Culpeper area community leaders continue to pursue multi-level collaboration in battling drug addiction, a complex illness that keeps plaguing the region, state and country.
An entourage representing Piedmont CRUSH—Community Resources United to Stop Heroin—recently traveled to Washington, D.C., for the launch of the Rural Community Resource Guide distributed by the Office of National Drug Control Policy.
The 97-page guide—at usda.gov/sites/default/files/documents/rural-community-action-guide.pdf—includes background data, action steps and promising practices for a range of issues related to drug addiction in rural America.
In attendance for its launch was Rappahannock-Rapidan Community Services Executive Director Jim LaGraffe and fellow Piedmont CRUSH board members and Warrenton Town Councilman Sean Polster, Orange County Director of Social Services Director Crystal Hale, Andy Johnson with PATH Foundation and Fauquier Fire Chief Darren Stevens.
“One of the largest takeaways from the meeting was that we as a community really need to work at overcoming the stigma of a substance abuse disorder, both from a community leadership perspective and from an individual treatment perspective,” LaGraffe said.
The Rural Community Action Guide aims to empower local leaders to meet the challenges of developing effective responses to the disease of addiction, Office of National Drug Control Policy Director Jim Carroll said in a prepared statement.
“The Trump Administration’s whole-of-government approach includes partnering with those on the front lines of this fight, and we will continue supporting local leaders to build healthy and safe communities for all Americans,” he said.
The action guide is specifically for rural leaders combatting drug addiction in their communities, said Anne Hazlett, a White House senior advisor for rural affairs. The document includes sections identifying the faces of addiction, impacts of addiction on rural communities, prevention, treatment and recovery.
The Office of National Drug Control Policy developed the guide with rural stakeholders, including the American Farm Bureau Federation and National Farmers Union. Its companion supplement, listing best practices nationwide, is the Rural Community Action Guide: Promising Practices.
The companion document names a few Virginia programs among best practices, including the PROmoting School-community-university Partnerships to Enhance Resilience (PROSPER) program in Southwest Virginia that works to prevent alcohol and drug misuse among youth. A High Risk Patient Education Program, also in place in Southwest, educates patients who receive opioids and their families about the dangers of the drugs and what to do in the case of an overdose.
The companion document also named among best practices nationwide the Veritas Adult Drug Treatment Court in the city of Bristol, a 12- to 18-month program for adult criminal offenders dependent on drugs or alcohol. In Culpeper County, the commonwealth’s attorney’s office is working with others in local government and the justice system to implement a drug court here, starting in 2021.
According to the Rural Community Resource Guide, more than 70,000 Americans died in 2017 from a drug overdose; rural communities have been particularly hard hit, according to Carroll.
“While no two rural communities are the same, there are promising practices gleaned from rural leaders in one town that can be replicated in another,” he stated in the Guide’s introduction.

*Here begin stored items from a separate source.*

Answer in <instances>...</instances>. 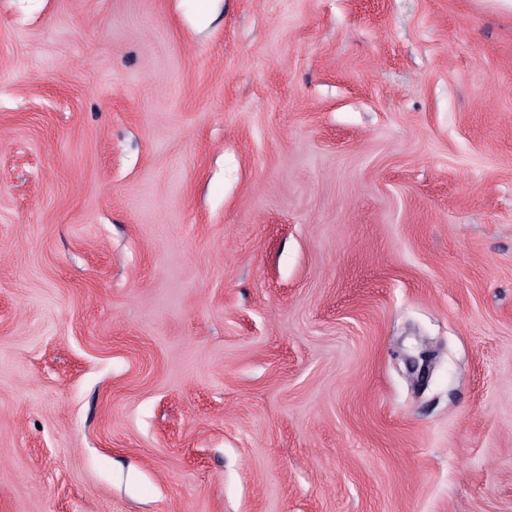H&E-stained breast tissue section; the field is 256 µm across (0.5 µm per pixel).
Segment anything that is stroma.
Returning a JSON list of instances; mask_svg holds the SVG:
<instances>
[{
	"label": "stroma",
	"mask_w": 512,
	"mask_h": 512,
	"mask_svg": "<svg viewBox=\"0 0 512 512\" xmlns=\"http://www.w3.org/2000/svg\"><path fill=\"white\" fill-rule=\"evenodd\" d=\"M0 512H512V10L0 0Z\"/></svg>",
	"instance_id": "stroma-1"
}]
</instances>
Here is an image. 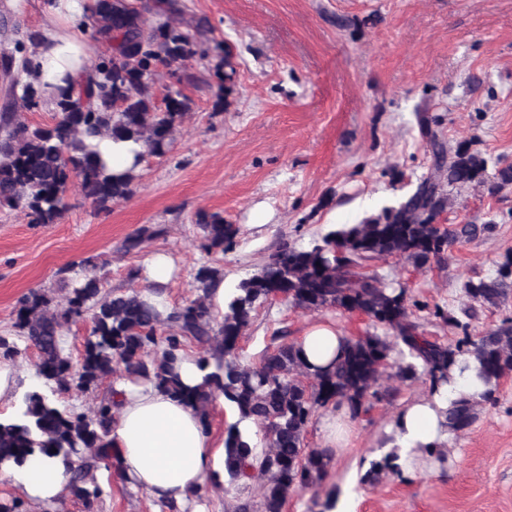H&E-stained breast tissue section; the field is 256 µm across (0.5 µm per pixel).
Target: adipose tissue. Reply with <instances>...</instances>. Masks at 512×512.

From 1999 to 2015, drug overdose deaths in rural counties jumped 325 percent, compared with 198 percent in metropolitan areas, according to the Guide. Stigma, as LaGraffe mentioned, prevents many people in rural America from seeking and accepting help.
“Once people get treatment, there is a substantial need for better connection to recovery support, such as stable housing, employment and job training, education, medical services, transportation and childcare in a manner that takes into account the infrastructure challenges inherent in many rural places,” the Guide states.
The first section addresses moving beyond the stigma of drug use, noting more than 20 million Americans struggle with it. However, about half of the population does not believe addiction is a disease, even though it clearly is.
Addiction is a chronic, relapsing disorder affecting brain tissue function, including in the cortex, which houses impulse control and decision making abilities. Brain scans show that parts of the brains impaired by addiction can improve during recovery, the Guide stated: “Stigma will fade in the face of education about the negative impacts of untreated addiction on families and communities and increase the likelihood that those who need help can access it.”
Employment, access to high-speed internet and transportation are all key to maintaining one’s sobriety in rural America, the Guide stated, mentioning Cooperative Extension as one tool in the belt of prevention along with chronic pain self-management and Mental Health First Aid education and training, as has been offered frequently in the Culpeper area.
The Guide also addresses drug use in the farming community, noting 74 percent of farmers and farm workers are or have been directly impacted by illicit opioid use. “Making drug courts work for rural America” is also addressed along with the long road to recovery and the many options—many of which are not available in rural America.
Faith-based leaders should be part of the conversation, the Guide advises, also advocating for more recovery housing, including peer-based. The first peer recovery residence in Culpeper, an Oxford House, opened last month.
Asked about local addiction treatment options, LaGraffe mentioned last year’s opening in Culpeper of SaVida Health. Pinnacle Treatment Center may be opening an area location in the near future as well, he said. “We have availability of treatment, can always use more,” LaGraffe said, adding, “We really need to change mindsets.”